Only the lines from the beginning of the data below through the line that contains "Bitbucket BS etc" should be repeated, exactly as written.

*** RECORDS FOR THE EXERCISE ***

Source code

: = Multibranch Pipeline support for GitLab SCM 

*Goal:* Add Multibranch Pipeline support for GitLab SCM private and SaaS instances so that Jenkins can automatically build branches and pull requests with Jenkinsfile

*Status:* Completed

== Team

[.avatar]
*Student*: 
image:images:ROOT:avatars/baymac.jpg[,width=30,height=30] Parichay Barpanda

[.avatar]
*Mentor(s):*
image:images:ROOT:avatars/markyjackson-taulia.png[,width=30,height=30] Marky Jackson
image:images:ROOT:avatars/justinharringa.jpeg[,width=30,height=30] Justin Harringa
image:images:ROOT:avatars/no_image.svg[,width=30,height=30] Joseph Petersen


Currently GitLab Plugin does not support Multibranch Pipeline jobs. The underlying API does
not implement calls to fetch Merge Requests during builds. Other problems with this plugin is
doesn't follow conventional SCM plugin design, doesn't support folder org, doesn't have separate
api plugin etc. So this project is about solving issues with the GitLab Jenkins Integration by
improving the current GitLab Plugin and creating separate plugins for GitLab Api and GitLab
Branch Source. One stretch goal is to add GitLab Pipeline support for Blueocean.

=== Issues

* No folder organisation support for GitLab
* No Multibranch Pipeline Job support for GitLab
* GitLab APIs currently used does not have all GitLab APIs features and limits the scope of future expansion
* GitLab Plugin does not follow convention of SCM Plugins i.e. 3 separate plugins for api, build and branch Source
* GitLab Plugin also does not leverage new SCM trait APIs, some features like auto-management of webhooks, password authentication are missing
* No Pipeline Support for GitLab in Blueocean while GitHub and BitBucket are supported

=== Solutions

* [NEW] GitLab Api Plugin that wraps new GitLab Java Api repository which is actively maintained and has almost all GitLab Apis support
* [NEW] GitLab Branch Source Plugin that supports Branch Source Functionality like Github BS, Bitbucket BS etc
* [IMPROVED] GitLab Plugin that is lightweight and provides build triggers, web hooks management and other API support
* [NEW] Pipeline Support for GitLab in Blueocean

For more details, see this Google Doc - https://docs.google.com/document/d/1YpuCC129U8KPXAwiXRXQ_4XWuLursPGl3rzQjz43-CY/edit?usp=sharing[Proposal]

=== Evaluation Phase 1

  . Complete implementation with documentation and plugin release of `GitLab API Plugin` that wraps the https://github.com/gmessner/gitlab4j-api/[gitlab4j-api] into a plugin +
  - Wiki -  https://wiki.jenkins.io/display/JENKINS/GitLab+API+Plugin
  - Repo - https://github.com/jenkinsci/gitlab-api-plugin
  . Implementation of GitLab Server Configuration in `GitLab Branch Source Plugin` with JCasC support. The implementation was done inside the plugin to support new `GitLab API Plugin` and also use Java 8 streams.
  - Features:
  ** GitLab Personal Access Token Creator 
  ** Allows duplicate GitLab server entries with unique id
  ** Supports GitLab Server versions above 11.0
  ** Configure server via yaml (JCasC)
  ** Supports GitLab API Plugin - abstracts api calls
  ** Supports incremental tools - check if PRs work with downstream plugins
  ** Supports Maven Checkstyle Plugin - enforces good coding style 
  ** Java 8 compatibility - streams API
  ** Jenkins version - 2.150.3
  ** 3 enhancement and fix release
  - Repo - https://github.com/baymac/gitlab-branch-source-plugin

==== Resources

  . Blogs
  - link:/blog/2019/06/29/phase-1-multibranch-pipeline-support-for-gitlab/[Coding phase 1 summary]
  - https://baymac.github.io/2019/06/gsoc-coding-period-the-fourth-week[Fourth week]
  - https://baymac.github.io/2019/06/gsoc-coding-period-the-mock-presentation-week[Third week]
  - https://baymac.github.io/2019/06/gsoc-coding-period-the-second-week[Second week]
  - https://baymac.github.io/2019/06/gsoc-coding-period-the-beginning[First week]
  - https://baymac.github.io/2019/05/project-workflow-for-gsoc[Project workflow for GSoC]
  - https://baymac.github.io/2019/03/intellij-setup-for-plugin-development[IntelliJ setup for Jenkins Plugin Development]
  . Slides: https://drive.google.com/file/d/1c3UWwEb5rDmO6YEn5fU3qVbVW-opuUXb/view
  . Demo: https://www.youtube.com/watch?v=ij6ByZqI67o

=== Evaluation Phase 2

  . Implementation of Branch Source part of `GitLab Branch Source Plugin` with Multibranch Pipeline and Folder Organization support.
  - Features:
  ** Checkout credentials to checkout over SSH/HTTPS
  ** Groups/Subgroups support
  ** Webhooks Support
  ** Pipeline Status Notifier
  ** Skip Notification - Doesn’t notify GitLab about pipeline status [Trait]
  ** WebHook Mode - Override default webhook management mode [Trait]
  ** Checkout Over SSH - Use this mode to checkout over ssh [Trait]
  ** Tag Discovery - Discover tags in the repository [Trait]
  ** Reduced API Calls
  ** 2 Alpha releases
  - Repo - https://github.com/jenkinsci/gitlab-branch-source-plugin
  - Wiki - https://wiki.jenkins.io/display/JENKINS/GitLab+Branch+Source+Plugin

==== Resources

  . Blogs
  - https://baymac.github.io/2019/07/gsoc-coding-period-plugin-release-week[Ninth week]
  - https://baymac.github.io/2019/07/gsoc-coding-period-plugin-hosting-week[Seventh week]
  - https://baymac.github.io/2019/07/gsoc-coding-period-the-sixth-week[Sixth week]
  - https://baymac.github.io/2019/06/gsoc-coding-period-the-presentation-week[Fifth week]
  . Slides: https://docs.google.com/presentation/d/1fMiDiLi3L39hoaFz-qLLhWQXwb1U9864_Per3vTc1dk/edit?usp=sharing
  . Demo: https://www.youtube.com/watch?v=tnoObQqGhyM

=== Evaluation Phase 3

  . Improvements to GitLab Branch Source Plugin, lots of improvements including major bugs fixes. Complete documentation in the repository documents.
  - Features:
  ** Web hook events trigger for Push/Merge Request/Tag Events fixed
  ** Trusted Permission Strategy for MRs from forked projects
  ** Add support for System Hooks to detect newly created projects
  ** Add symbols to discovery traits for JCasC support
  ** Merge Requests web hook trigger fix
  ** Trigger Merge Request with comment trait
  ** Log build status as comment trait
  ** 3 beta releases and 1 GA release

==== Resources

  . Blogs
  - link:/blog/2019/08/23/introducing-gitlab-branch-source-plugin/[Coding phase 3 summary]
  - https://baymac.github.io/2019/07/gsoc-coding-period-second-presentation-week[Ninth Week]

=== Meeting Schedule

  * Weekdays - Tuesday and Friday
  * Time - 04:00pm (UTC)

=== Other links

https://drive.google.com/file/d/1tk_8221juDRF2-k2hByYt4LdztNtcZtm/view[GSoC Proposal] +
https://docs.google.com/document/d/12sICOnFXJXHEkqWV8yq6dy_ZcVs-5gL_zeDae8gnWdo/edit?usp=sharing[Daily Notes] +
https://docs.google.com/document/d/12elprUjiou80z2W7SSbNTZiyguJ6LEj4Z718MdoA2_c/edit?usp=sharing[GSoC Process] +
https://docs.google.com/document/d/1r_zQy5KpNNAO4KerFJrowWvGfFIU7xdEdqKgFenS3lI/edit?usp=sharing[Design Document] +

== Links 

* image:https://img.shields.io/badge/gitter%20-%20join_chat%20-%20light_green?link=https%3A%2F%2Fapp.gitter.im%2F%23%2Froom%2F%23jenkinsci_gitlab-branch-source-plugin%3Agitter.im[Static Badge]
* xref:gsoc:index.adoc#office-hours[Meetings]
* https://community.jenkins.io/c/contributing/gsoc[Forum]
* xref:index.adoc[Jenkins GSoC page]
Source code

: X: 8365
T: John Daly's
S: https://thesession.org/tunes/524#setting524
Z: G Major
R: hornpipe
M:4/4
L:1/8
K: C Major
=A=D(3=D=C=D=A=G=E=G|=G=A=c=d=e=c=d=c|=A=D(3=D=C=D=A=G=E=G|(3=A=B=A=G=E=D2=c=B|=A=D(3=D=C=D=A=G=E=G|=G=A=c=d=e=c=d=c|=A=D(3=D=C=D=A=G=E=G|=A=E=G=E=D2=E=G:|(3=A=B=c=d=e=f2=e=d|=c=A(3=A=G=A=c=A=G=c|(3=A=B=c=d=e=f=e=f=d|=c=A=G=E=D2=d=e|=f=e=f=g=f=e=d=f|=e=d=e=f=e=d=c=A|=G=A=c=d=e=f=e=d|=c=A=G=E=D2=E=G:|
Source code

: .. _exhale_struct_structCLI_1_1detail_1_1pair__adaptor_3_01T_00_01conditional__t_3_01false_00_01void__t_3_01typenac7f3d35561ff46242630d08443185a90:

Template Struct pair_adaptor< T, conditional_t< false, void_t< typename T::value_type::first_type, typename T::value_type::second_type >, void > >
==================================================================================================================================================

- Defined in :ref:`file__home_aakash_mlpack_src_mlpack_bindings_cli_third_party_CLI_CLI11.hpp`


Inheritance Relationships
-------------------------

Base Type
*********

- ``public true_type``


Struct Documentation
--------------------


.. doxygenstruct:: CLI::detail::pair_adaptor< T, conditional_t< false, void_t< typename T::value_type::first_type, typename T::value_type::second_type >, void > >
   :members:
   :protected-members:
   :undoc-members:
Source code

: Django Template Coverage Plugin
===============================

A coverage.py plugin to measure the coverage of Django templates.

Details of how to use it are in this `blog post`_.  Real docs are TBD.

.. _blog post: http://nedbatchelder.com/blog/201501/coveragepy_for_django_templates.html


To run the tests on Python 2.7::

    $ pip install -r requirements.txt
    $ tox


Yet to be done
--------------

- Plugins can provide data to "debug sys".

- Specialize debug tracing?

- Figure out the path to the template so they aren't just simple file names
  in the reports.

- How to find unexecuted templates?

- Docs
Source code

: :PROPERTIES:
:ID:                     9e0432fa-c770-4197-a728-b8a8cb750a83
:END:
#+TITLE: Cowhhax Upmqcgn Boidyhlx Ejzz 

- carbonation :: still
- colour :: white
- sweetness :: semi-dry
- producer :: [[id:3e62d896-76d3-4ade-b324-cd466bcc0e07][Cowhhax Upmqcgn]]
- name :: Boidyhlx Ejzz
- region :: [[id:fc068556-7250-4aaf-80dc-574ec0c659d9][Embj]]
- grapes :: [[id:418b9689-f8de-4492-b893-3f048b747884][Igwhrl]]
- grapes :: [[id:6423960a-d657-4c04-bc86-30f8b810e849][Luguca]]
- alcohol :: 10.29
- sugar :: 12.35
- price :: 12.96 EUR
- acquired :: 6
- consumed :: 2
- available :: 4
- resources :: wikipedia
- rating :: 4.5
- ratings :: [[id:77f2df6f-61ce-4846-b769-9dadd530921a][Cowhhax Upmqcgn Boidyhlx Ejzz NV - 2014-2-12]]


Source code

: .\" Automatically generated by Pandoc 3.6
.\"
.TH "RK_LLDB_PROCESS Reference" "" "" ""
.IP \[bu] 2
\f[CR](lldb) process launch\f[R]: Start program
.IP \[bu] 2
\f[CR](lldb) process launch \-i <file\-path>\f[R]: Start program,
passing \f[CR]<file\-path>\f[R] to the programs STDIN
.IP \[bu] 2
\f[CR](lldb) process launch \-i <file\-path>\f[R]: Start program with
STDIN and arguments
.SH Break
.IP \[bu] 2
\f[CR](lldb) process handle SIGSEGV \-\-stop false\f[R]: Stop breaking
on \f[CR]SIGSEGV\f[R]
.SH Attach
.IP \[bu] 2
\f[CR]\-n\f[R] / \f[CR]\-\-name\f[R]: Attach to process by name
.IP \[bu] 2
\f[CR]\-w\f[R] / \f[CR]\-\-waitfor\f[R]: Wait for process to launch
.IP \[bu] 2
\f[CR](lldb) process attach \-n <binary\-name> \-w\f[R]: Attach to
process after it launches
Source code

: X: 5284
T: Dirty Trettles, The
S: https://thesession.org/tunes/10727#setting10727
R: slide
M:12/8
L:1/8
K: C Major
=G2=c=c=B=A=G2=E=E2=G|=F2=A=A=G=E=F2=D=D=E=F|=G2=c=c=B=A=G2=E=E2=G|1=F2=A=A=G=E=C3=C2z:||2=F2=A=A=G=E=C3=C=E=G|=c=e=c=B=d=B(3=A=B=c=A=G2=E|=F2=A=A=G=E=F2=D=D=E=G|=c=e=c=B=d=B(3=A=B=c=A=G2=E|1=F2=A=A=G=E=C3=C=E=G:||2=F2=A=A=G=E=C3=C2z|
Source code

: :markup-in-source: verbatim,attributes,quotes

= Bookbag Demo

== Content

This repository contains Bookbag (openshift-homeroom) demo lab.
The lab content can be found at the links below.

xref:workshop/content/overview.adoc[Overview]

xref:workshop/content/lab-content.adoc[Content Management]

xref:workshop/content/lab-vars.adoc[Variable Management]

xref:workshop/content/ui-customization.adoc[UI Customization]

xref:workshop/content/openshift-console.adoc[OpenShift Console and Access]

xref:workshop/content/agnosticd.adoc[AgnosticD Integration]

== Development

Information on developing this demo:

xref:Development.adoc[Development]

*** End of RECORDS FOR THE EXERCISE ***

■ **RESULT OF THIS EXERCISE**:
Source code

: = Multibranch Pipeline support for GitLab SCM 

*Goal:* Add Multibranch Pipeline support for GitLab SCM private and SaaS instances so that Jenkins can automatically build branches and pull requests with Jenkinsfile

*Status:* Completed

== Team

[.avatar]
*Student*: 
image:images:ROOT:avatars/baymac.jpg[,width=30,height=30] Parichay Barpanda

[.avatar]
*Mentor(s):*
image:images:ROOT:avatars/markyjackson-taulia.png[,width=30,height=30] Marky Jackson
image:images:ROOT:avatars/justinharringa.jpeg[,width=30,height=30] Justin Harringa
image:images:ROOT:avatars/no_image.svg[,width=30,height=30] Joseph Petersen


Currently GitLab Plugin does not support Multibranch Pipeline jobs. The underlying API does
not implement calls to fetch Merge Requests during builds. Other problems with this plugin is
doesn't follow conventional SCM plugin design, doesn't support folder org, doesn't have separate
api plugin etc. So this project is about solving issues with the GitLab Jenkins Integration by
improving the current GitLab Plugin and creating separate plugins for GitLab Api and GitLab
Branch Source. One stretch goal is to add GitLab Pipeline support for Blueocean.

=== Issues

* No folder organisation support for GitLab
* No Multibranch Pipeline Job support for GitLab
* GitLab APIs currently used does not have all GitLab APIs features and limits the scope of future expansion
* GitLab Plugin does not follow convention of SCM Plugins i.e. 3 separate plugins for api, build and branch Source
* GitLab Plugin also does not leverage new SCM trait APIs, some features like auto-management of webhooks, password authentication are missing
* No Pipeline Support for GitLab in Blueocean while GitHub and BitBucket are supported

=== Solutions

* [NEW] GitLab Api Plugin that wraps new GitLab Java Api repository which is actively maintained and has almost all GitLab Apis support
* [NEW] GitLab Branch Source Plugin that supports Branch Source Functionality like Github BS, Bitbucket BS etc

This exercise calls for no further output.